To answer your questions:This type of mechanism can be fit into smaller locomotives while keeping a larger motor. It also takes less space inside of the model for gear towers, so the whole thing is heavier. What makes you say it is more problem-prone?The trucks will be printed, but the gears will all be machined from delrin and brass, from off-the-shelf components. The pickup plates will be etched, and I will be designing a special tool that presses the points in it at adjustable intervals.
Will you be able to make Nn3 mechanisms (new trucks would be the only difference) for "standard gauge" locomotives, such as the WP&Y's DL535Es, the Army MRS units, and many export units? I'd love to have a bunch of RSD mechs for the early Atlas/Kato RS-3 bodies, instead of having to use MT Z SD40-2s.
Thanks Dave! How about the wheels themselves?If you were to use the Kato NW2 unit, the spur gears were prone to cracking and slipping in the shaft. That Kato motor is quite a bit smaller than the standard N scale Kato motor, but it has only a 3-pole skewed armature. Some modelers turn their noses at 3-pole motors. But if the power unit will be made by you then it shouldn't have that problem. Also, if you were to orient the motor so the flat sides are vertical then you could make even a narrower chassis.
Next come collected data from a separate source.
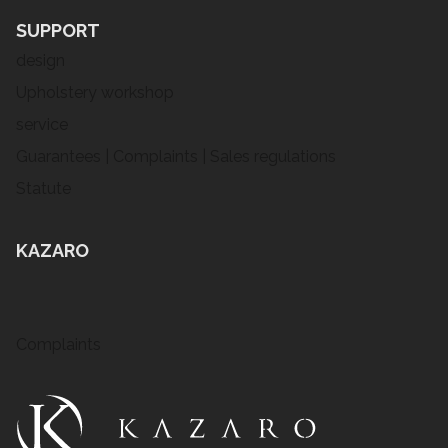
SUPPORT
design
Upholstery workshop
service
Guarantees | Complaints | Sales regulations
Statute
KAZARO
Complaints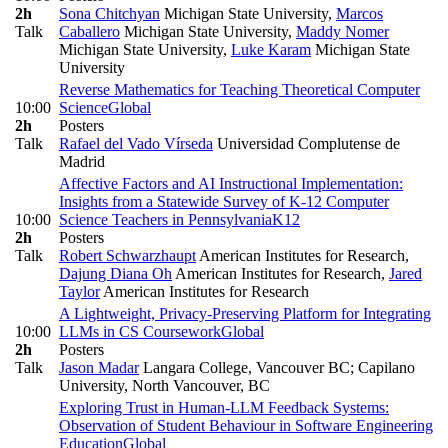
2h
Sona Chitchyan
Michigan State University
,
Marcos
Talk
Caballero
Michigan State University
,
Maddy Nomer
Michigan State University
,
Luke Karam
Michigan State
University
Reverse Mathematics for Teaching Theoretical Computer
10:00
Science
Global
2h
Posters
Talk
Rafael del Vado Vírseda
Universidad Complutense de
Madrid
Affective Factors and AI Instructional Implementation:
Insights from a Statewide Survey of K-12 Computer
10:00
Science Teachers in Pennsylvania
K12
2h
Posters
Talk
Robert Schwarzhaupt
American Institutes for Research
,
Dajung Diana Oh
American Institutes for Research
,
Jared
Taylor
American Institutes for Research
A Lightweight, Privacy-Preserving Platform for Integrating
10:00
LLMs in CS Coursework
Global
2h
Posters
Talk
Jason Madar
Langara College, Vancouver BC; Capilano
University, North Vancouver, BC
Exploring Trust in Human-LLM Feedback Systems:
Observation of Student Behaviour in Software Engineering
Education
Global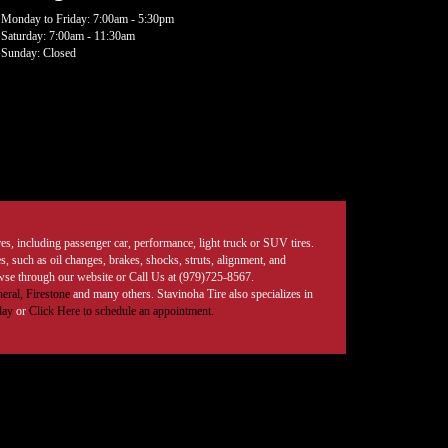
Monday to Friday: 7:00am - 5:30pm
Saturday: 7:00am - 11:30am
Sunday: Closed
tires, including passenger car, performance, light truck or SUV tires.
, such as oil changes, brakes, shocks, struts, alignment, and
rowse through our website or Call Us at (979)725-8567.
eral,
Firestone
and many others. Stavinoha Tire also specializes in
day
or
Click Here to schedule an appointment.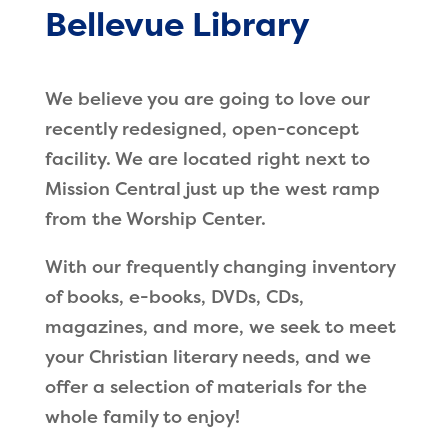
Bellevue Library
We believe you are going to love our
recently redesigned, open-concept
facility. We are located right next to
Mission Central just up the west ramp
from the Worship Center.
With our frequently changing inventory
of books, e-books, DVDs, CDs,
magazines, and more, we seek to meet
your Christian literary needs, and we
offer a selection of materials for the
whole family to enjoy!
David,What module gears are you planning to use? Standard N Scale stuff uses mod 0.3, but if you go to mod 0.2, you can get about a 40% speed reduction, which will let the motor rev higher, and get much more low-end power.It won't harm the top speed running at all, because typical "Kato geared" stuff always runs way too fast at full voltage anyway.I bring all this up now because I know from experience how much better a low-geared driveline works. I'm not proposingyou gear these down to the super-low speeds I tend to like in my own engines. I'm just suggesting that with mod 0.2 gears, it would be a lot easier to build mechanisms that top out around 60-70 mph at 12 volts, which is ideal for model railroad use.